What’s Ahead for Power’s Big Picture
- Dec 19, 2020
The latest projections from the U.S. Energy Information Administration estimate that retail sales of electricity in the commercial sector in 2020 will decline 6 percent compared to 2019.
“The electricity demand data that we’ve been seeing so far in 2020 does reflect a combination of stay-at-home orders earlier in the year, continued social distancing guidelines, and the resulting economic impacts,” according to Tyler Hodge, senior industry economist for the EIA in the Office of Energy Production & Markets Analysis.
The COVID-19 pandemic will continue to cause changes in energy demand and supply patterns in the future. The short-term energy outlook notes that GDP fell 4.4 percent year-over-year in the first half and began rising during the third quarter. According to the report, GDP will increase 3.1 percent annually in 2021.
Hodge pointed out that weather is another significant driver of consumption and is expected to reduce commercial demand this year unevenly across the country—between 3 percent in Mountain states and 9 percent in the Mid-Atlantic region.
“During the second quarter, we noticed that commercial electricity demand was noticeably lower than expected, and this was most likely due to the temporary stay-at-home orders issued by most states,” Hodge noted. “Now that many of these restrictions have been lifted, commercial electricity demand in recent months seems to be more in line with our forecasting models that are based on changes in weather and general economic conditions. “
Commercial electricity demand in the U.S. is projected to rise 1.2 percent in 2021, mainly due to incremental improvement to economic conditions as well as “more normal” weather conditions following a very mild winter earlier this year.
In the residential sector, electricity demand is the inverse. Even with balmier weather patterns, households are consuming more electricity, as indicated by the average 4 percent increase in retail sales between April and September. “This is a result of more people spending more time at home, especially with increased teleworking,” Hodge explains. “However, this effect has been very gradually wearing off and we expect it to fade away by mid-2021 as things return to normal.”
READ ALSO: IEA’s World Energy Outlook 2020
Electricity prices in the commercial sector for 2020 are anticipated to be 0.6 percent lower—at 10.6 cents per kilowatt-hour—than the average price in 2019. Next year, that trend will reverse, with prices projected to increase 1.2 percent. Lower costs for generating electricity, particularly lower natural gas costs over the past 12 months, have benefited retail electricity prices. Although EIA expects generation fuel costs to rise in the future, these increases are passed through to retail customers with a lag of 6 to 24 months.
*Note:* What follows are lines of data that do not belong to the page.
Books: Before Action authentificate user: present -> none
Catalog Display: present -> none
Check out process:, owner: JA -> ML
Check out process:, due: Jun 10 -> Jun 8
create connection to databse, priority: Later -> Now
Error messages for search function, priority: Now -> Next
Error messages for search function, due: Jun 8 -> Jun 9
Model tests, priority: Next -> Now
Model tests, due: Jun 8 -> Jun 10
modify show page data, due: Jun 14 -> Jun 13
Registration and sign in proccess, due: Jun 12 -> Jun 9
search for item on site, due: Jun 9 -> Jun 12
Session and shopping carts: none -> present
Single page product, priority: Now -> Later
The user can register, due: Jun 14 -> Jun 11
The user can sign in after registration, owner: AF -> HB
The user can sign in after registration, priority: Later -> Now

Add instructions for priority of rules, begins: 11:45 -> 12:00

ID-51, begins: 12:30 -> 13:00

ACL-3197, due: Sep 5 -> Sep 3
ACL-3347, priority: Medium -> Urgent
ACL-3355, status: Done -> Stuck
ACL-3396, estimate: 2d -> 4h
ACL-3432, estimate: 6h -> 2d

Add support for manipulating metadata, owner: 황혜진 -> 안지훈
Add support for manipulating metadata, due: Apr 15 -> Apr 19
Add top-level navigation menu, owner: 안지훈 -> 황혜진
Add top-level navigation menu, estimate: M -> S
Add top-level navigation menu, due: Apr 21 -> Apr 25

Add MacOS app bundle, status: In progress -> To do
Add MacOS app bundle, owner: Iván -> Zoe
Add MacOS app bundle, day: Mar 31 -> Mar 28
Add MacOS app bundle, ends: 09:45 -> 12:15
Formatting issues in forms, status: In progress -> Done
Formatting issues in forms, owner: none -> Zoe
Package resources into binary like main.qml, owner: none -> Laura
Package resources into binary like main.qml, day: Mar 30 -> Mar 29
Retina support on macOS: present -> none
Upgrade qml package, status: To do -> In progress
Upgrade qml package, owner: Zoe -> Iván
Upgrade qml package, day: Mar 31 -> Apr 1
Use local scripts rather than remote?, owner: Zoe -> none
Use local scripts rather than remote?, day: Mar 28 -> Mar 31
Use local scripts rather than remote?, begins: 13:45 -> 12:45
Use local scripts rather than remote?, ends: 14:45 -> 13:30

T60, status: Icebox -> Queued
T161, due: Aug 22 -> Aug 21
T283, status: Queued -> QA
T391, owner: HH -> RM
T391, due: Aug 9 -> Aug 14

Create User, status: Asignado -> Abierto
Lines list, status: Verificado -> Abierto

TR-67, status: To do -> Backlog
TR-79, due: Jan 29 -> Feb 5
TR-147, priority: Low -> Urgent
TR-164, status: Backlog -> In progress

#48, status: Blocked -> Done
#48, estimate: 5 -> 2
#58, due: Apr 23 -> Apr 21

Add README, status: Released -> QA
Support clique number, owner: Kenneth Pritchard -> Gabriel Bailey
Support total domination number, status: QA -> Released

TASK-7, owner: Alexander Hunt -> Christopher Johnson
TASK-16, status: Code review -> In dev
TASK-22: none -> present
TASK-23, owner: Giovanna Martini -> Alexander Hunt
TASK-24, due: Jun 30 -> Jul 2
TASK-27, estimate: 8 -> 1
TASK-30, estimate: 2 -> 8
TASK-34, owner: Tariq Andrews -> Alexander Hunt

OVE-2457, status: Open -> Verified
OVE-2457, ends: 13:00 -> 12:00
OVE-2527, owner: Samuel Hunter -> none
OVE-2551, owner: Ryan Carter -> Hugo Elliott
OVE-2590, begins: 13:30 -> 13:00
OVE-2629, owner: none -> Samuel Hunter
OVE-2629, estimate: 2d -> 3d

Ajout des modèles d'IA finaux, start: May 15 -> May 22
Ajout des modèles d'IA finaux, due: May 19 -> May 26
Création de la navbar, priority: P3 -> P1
The supply side has not been noticeably affected by the pandemic. “New additions of renewable energy generating capacity have been maintaining a rapid pace, driven by a combination of federal tax incentives, state renewable energy goals, and lower construction costs,” Hodge noted.
This year has seen significant shifts in the mix of fuels used to generate power, with greater use of natural gas and reduced generation from coal, again driven by natural gas prices at historic lows.
Green Building Focus
According to Melissa Baker, senior vice president of LEED at USGBC, 2020 has tested the commercial real estate industry, yet the increased focus on healthy spaces and the need to adjust to unexpected changes in energy demand has reinforced the value proposition for certified green buildings.
“In anticipation of people returning to offices and other commercial spaces, EIA’s outlook forecasts an increase in electricity consumption and emissions, but green building owners and managers will be well positioned to respond,” Baker said.
The upside to the industry’s recovery is that it will create an opportunity to double down on strategies that support environmental and public health. “The business of investing in a growing renewables market, energy efficiency and health-promoting strategies can lead to operational cost savings, improved occupant experience and reduced greenhouse emissions,” Baker said.
EIA anticipates that the share of electric power generation from natural gas will increase to 39 percent this year, up from 37 percent in 2019, and then fall to 34 percent in 2021 as natural gas prices increase. Coal’s share of electric power generation will fall this year to 20 percent, down from 24 percent in 2019, then return to 24 percent in 2021. Nuclear energy’s contribution will remain steady at 20 percent.
According to the report, U.S. energy-related carbon dioxide will decrease 11 percent in 2020 after a 3 percent decline last year, a direct result of lower energy consumption related to slowing economic growth. Conversely, EIA forecasts that energy-related CO2 emissions will jump 6 percent in 2021 as the economy recovers and energy use ramps up.
Production from renewable sources is expected to add to the grid significantly, if unevenly. EIA predicts 23 gigawatts of new wind capacity in 2020 and 9.5 gigawatts in 2021. Meanwhile, solar capacity will increase by 12.8 gigawatts in 2020 and by 14 gigawatts in 2021.
EIA forecasts that global consumption of petroleum and liquid fuels will average 92.4 million barrels per day for 2020, down by 8.8 million from 2019, before increasing by 5.8 million barrels per day in 2021. On an annual average basis, EIA expects U.S. crude oil production to fall from 12.2 million barrels per day in 2019 to 11.3 million in 2020 and 11.1 million in 2021.